Spotify playlist prediction

Spotify is a music, podcast, and video streaming service with 100 million active users. The company curates playlists that are followed by millions of users. These playlists are created by a combination of algorithmic and human-driven processes. The aim of our project is to make use of machine learning algorithms to improve the effectiveness of algorithmically curated playlists and to analyze what audio features contribute to the popularity of playlists.

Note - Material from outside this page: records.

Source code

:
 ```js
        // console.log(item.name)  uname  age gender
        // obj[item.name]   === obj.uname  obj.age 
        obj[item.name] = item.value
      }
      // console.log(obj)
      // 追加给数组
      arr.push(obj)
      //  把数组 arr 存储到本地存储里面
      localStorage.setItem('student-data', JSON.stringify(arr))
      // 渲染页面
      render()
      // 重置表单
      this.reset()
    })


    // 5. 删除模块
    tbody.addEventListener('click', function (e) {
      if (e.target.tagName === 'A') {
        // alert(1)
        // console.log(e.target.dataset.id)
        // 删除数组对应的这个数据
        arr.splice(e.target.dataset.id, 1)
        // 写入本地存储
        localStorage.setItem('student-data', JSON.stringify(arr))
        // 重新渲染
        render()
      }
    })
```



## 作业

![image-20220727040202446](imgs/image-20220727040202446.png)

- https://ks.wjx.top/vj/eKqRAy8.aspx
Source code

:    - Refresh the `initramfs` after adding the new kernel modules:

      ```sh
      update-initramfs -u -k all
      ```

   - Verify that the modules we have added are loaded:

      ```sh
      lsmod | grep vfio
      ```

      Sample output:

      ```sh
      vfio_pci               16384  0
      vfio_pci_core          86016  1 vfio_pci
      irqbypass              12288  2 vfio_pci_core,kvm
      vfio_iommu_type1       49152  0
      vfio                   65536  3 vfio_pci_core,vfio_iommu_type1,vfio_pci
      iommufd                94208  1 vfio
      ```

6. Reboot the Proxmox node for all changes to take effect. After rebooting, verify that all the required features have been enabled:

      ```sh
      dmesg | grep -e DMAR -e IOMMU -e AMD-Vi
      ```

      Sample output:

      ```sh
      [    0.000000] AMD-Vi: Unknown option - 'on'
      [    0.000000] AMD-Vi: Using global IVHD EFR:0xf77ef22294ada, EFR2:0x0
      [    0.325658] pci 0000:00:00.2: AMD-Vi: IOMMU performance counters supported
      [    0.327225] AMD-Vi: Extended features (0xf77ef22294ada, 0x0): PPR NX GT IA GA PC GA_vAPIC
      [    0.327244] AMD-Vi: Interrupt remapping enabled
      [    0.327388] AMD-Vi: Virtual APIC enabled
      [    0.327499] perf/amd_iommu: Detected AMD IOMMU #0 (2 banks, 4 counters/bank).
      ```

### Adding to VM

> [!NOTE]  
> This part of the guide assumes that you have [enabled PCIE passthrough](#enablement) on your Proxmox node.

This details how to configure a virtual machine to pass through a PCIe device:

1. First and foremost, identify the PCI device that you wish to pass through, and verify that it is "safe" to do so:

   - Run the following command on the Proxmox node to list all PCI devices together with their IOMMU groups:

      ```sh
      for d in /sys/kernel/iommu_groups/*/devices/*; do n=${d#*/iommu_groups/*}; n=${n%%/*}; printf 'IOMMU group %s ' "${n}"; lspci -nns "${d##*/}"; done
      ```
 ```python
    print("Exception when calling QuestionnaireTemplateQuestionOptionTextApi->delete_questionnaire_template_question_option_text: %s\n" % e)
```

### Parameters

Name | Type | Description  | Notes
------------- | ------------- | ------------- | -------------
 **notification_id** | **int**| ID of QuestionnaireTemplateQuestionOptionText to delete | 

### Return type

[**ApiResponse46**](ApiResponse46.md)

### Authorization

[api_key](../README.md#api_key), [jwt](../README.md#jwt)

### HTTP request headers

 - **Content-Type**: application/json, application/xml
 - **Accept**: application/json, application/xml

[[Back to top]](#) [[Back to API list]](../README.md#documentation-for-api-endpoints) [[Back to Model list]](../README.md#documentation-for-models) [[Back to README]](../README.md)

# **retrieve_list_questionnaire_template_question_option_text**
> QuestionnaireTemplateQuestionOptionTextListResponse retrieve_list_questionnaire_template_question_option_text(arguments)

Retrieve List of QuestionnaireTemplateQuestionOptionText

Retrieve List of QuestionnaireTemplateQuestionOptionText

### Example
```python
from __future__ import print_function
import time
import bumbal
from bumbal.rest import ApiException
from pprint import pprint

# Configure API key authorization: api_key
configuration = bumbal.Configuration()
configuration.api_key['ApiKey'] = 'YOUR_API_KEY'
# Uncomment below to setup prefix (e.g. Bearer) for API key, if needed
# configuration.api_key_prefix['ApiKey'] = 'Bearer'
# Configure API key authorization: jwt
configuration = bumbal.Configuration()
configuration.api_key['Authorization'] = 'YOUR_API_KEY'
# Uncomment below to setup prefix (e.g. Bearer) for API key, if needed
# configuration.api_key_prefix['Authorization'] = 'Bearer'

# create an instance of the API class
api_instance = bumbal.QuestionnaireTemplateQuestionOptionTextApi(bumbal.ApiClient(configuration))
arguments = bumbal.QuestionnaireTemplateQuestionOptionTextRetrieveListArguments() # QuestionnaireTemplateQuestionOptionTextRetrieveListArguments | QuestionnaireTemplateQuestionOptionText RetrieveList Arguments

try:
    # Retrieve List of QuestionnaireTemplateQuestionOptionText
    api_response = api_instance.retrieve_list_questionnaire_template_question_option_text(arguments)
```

Social media engagement for cosmetic brands

Tribe Dynamics is a San Francisco based startup that measures social media engagement for cosmetic brands. Online content creation led by beauty bloggers is one of the key predictors of offline revenue in this industry. This project focuses on investigating how hashtag usage spreads across a social network of instagrammers who post about beauty products. The goal of the project is to model probabilistically each person’s propensity to use a hashtag based on whether their friends also use the hashtag, and to determine the characteristics of a successful marketing campaign using hashtags.

Image emotion classification in social media websites

Legendary Entertainment is a media company that produces blockbuster films. While advertising an upcoming film, they need to know which audience is responding to their ads and how. To this end, they scrape data from social media websites to monitor conversations about their ads, and they adjust their campaigns accordingly to maximise effectiveness. Today, users are increasingly using images to express emotions and feelings on social media.

A/B Testing and Predictive Models

“Amyloid positivity” is a key risk indicator of Alzheimer’s disease. Amyloid status is considered to be positive when Amyloid Beta (A) protein, also referred to as amyloid plaque, is accumulated in the brain with sufficient density to meet a threshold. The goal of this capstone project is to use machine learning and other advanced analytics approaches to construct a model that predicts whether a single individual is amyloid positive or negative. The potential for this project is that your deliverables are integrated into Biogen’s Alzheimer’s treatment pipeline.

Data Collection, Management and Cleaning

The City of Como project is a collaboration with Fluxedo, an Italian startup working in partnership with the municipality of Como to model human dynamic flow in the city.  The overall aim of the project is to integrate multiple and diverse data sources to build a picture of the way people live and move around the city. Using historical telecom and social media data along with other geolocated data, the team will form a coherent picture of the daily movements of different demographic groups throughout Como, dependent on the day, time, and other factors such as weather and events.

Sentiment Analysis and Predictive Models

Moleskin’s philosophy is culture, travel, memory, imagination and personal identity. The goal of this project is to find influencers by looking at users interactions and to target them across the different social platforms. For example, we will look at how people connect in Twitter and create a weighted graph using both following numbers and @mentions. We will look at all platforms and cluster groups of posts by trending topics using LDA. This can be applied to all sources of media. We will then try to identify if trending topics and influencers are common across social platforms.